Whole fusion-fission process with Langevin approach and compared with analytical solution for barrier passage

TL;DR

This paper models the entire fusion-fission process using a Langevin approach, deriving an analytical expression for barrier crossing probability that accounts for metastable potential effects, and compares it with simulations.

Contribution

It introduces an approximate analytical expression for the modified barrier crossing probability considering reflection boundary effects, validated by Langevin simulations.

Findings

Passing probability is non-monotonous over time.

Maximum passing probability is less than stationary value.

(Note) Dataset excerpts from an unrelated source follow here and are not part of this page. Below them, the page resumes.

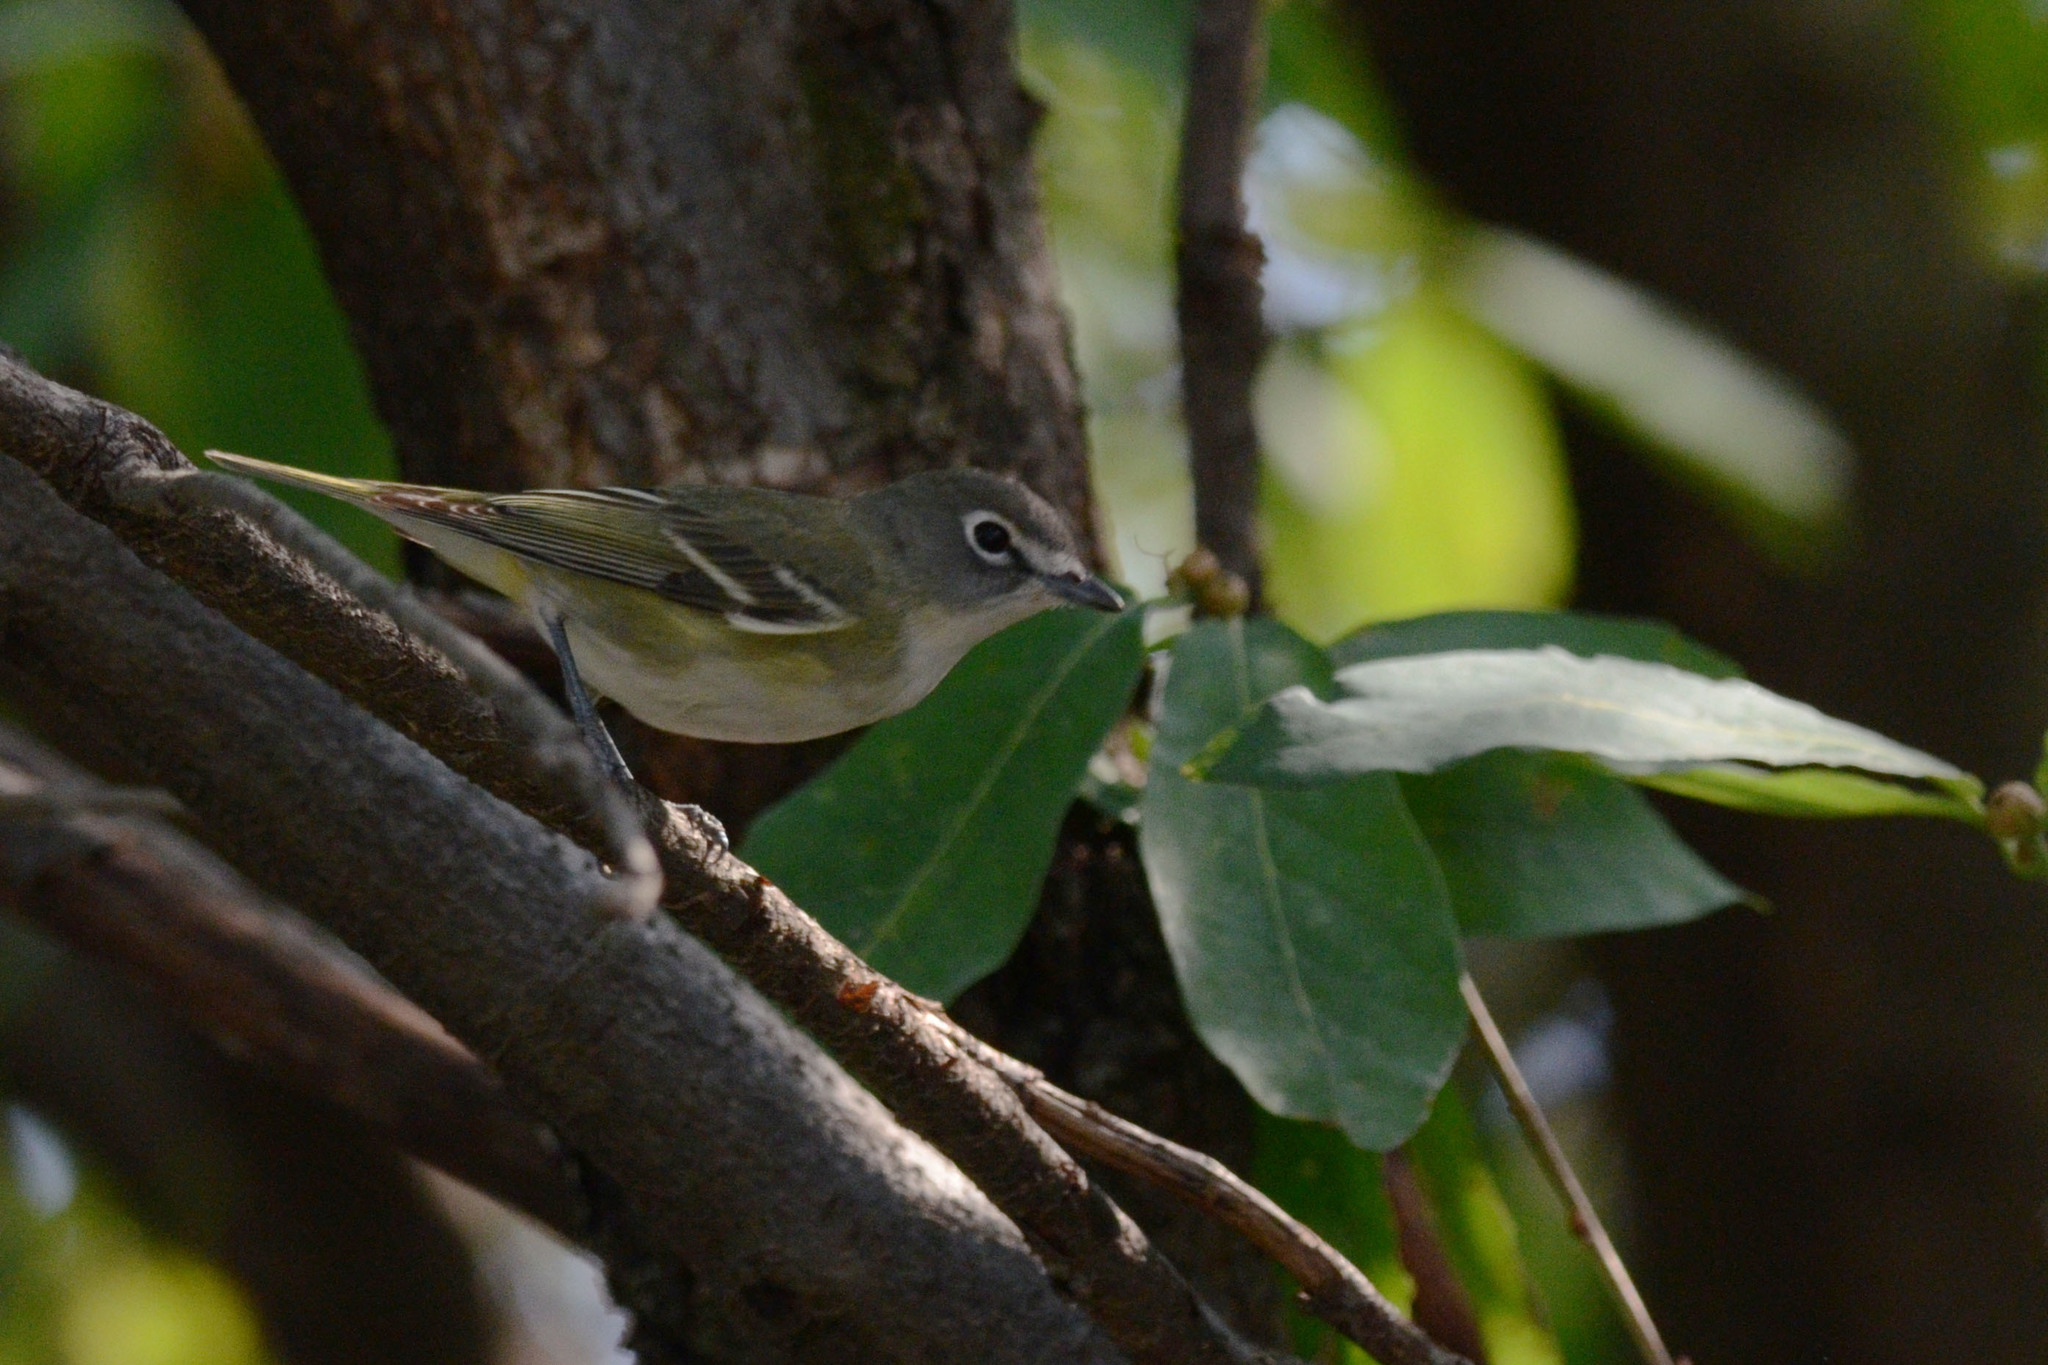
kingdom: Animalia
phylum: Chordata
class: Aves
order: Passeriformes
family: Vireonidae
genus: Vireo
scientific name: Vireo cassinii
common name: Cassin's vireo
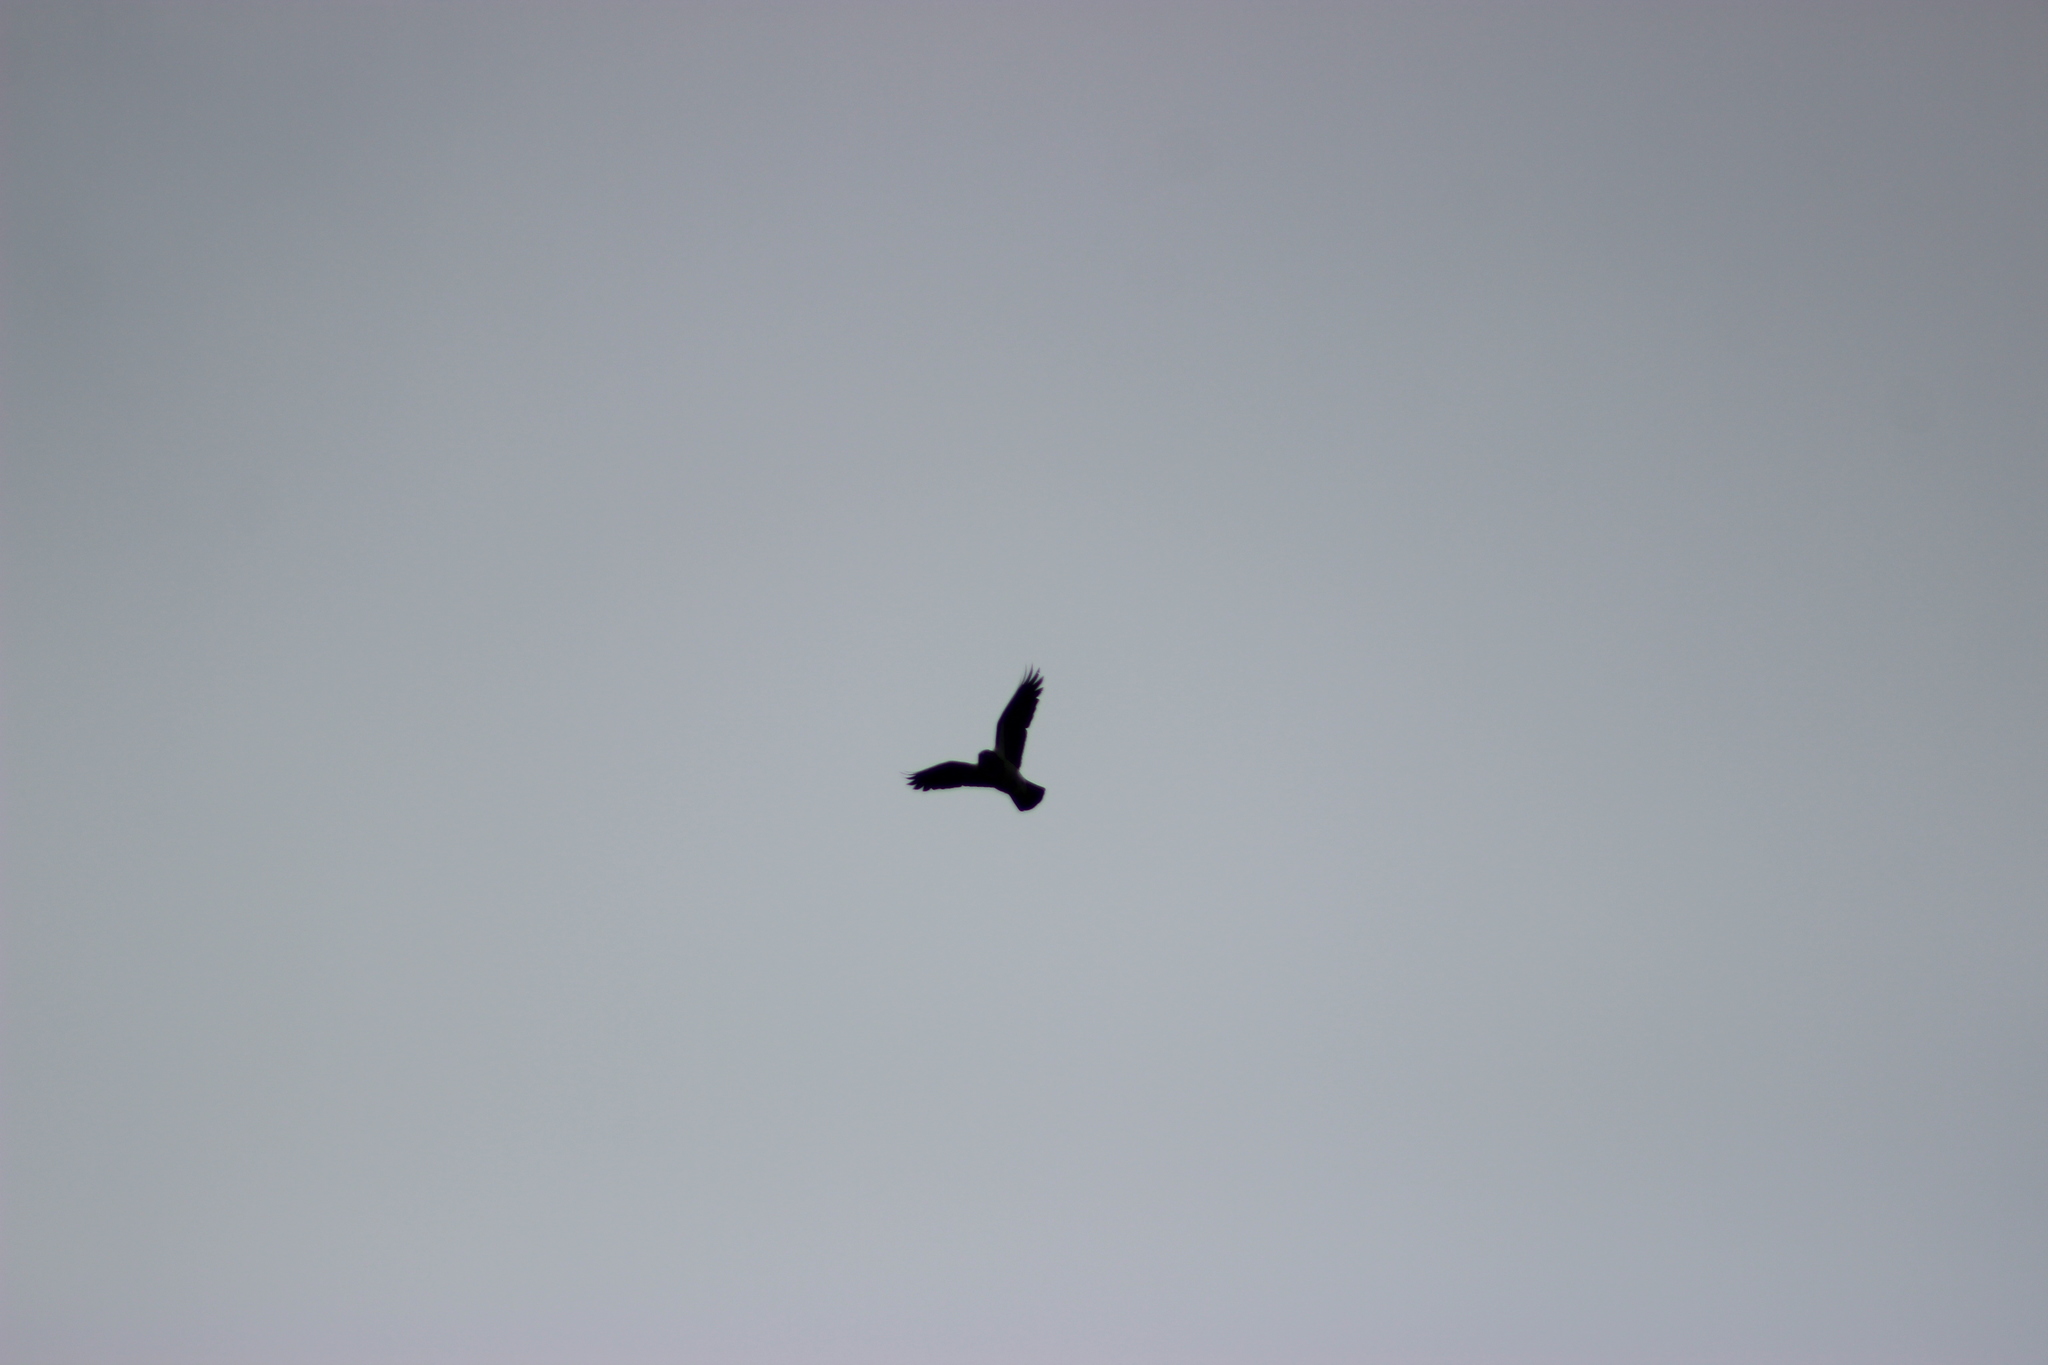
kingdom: Animalia
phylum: Chordata
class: Aves
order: Passeriformes
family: Corvidae
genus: Corvus
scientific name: Corvus cornix
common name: Hooded crow
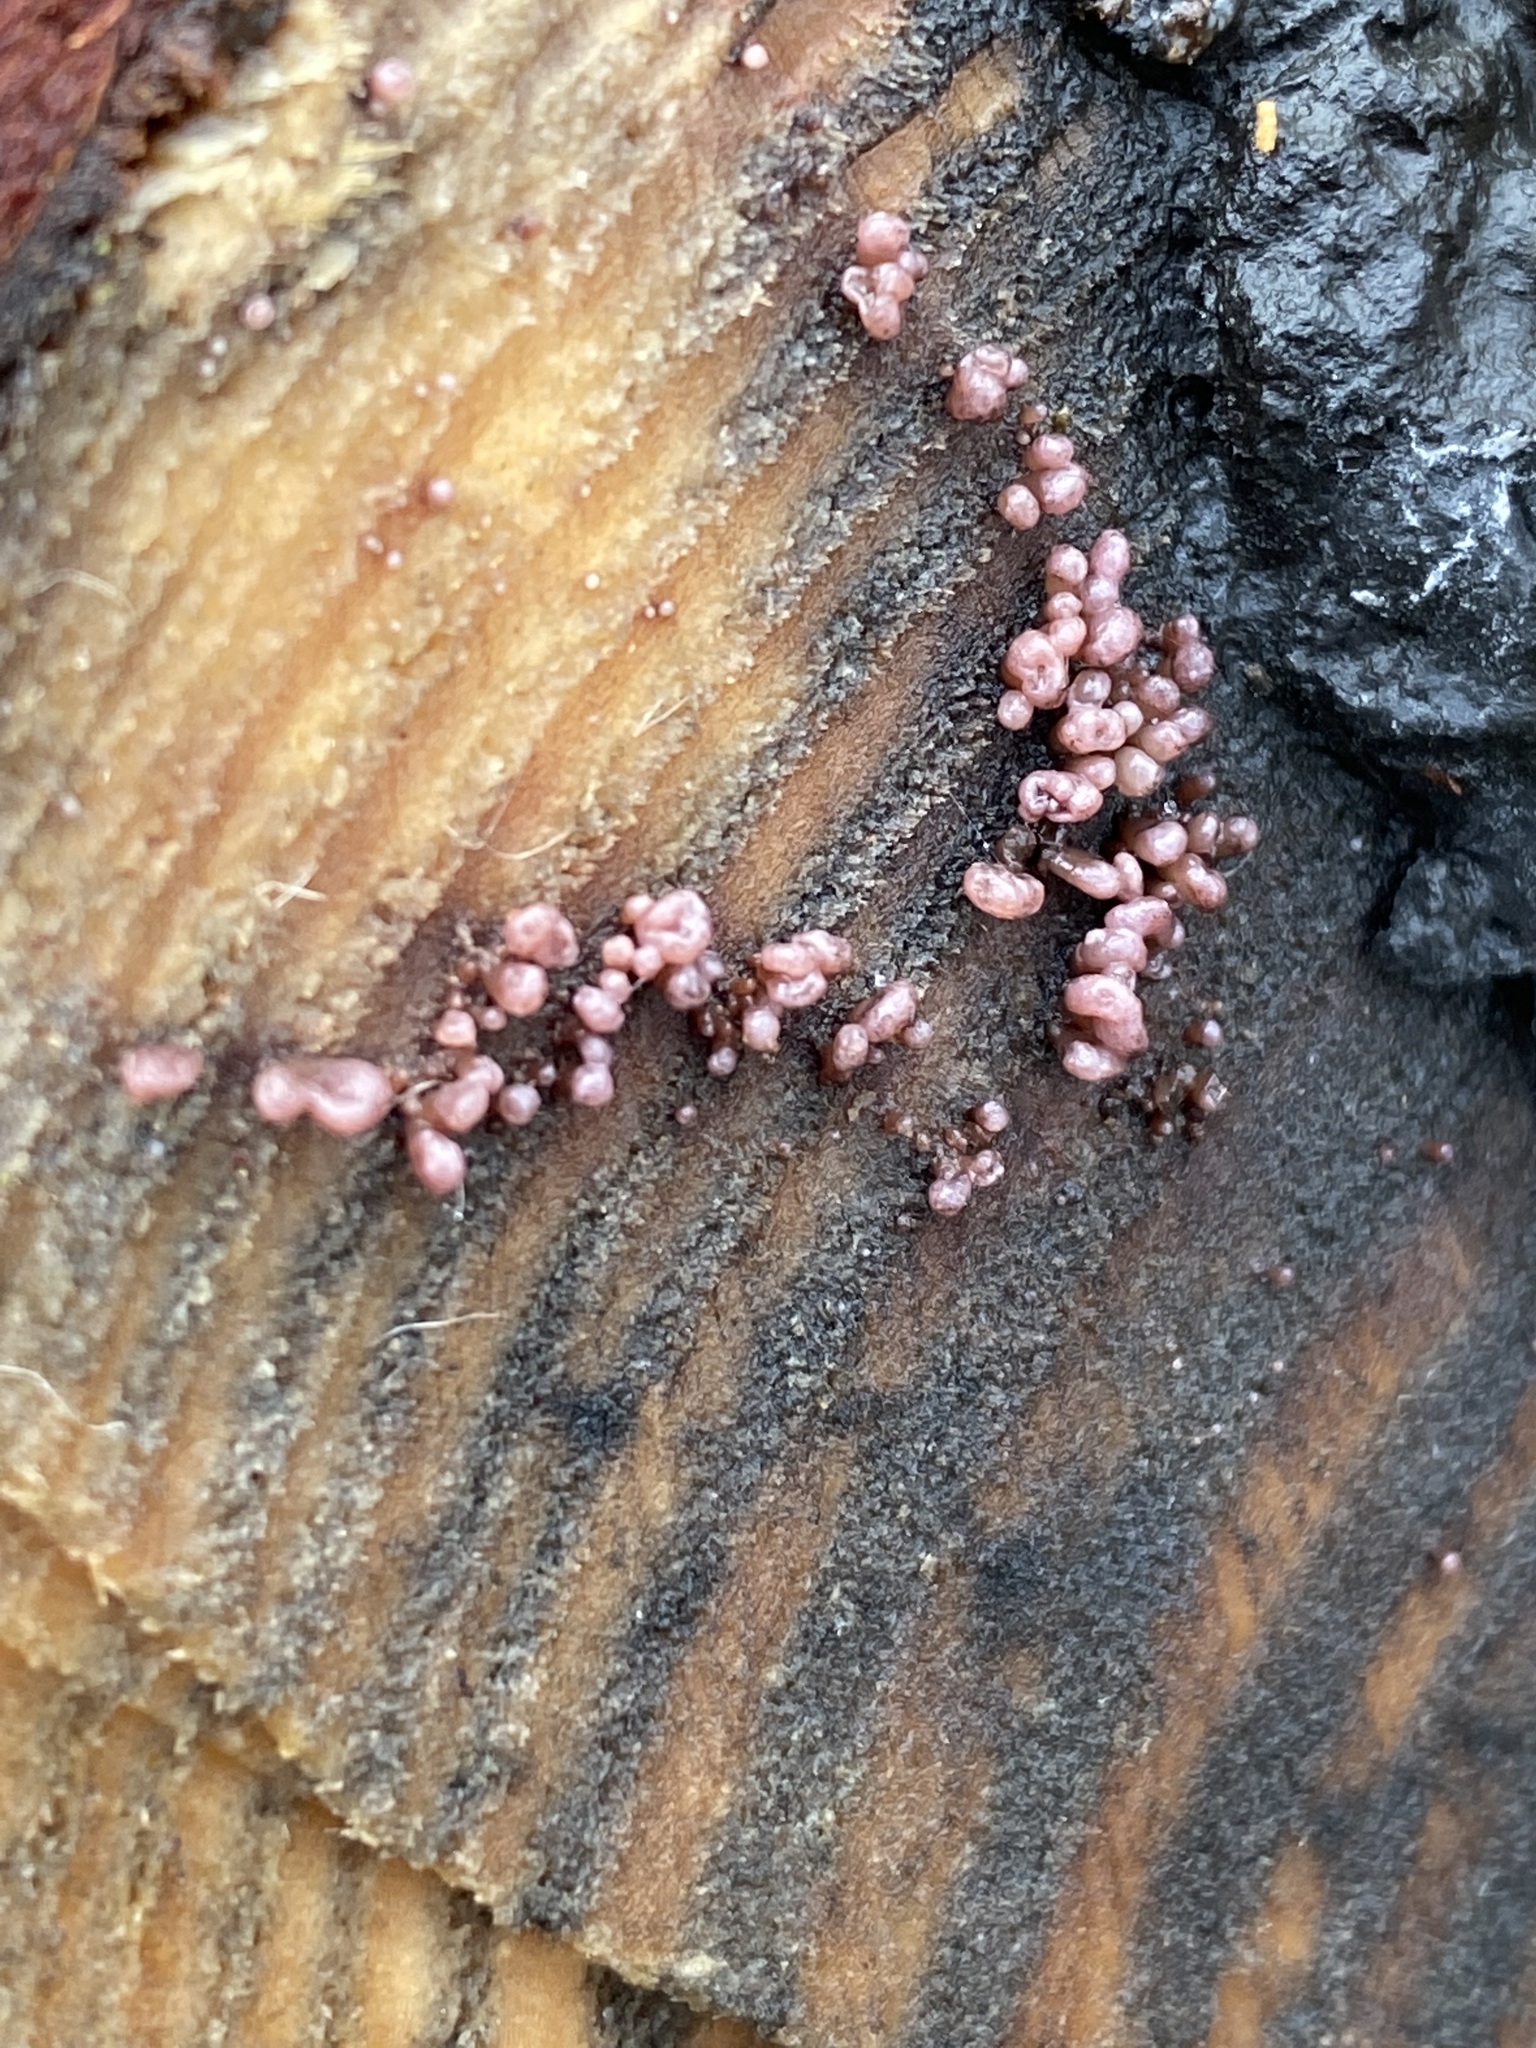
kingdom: Fungi
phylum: Ascomycota
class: Leotiomycetes
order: Helotiales
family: Gelatinodiscaceae
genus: Ascocoryne
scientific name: Ascocoryne sarcoides
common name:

Analytical results agree with Langevin Monte-Carlo simulations.

Abstract

We investigate time-dependent probability for a Brownian particle passing over the barrier to stay at a metastable potential pocket against escaping over the barrier. This is related to whole fusion-fission dynamical process and can be called the reverse Kramers problem. By the passing probability over the saddle point of inverse harmonic potential multiplying the exponential decay factor of a particle in the metastable potential, we present an approximate expression for the modified passing probability over the barrier, in which the effect of reflection boundary of potential is taken into account. Our analytical result and Langevin Monte-Carlo simulation show that the probability passing and against escaping over the barrier is a non-monotonous function of time and its maximal value is less than the stationary result of passing probability over the saddle point of inverse harmonic potential.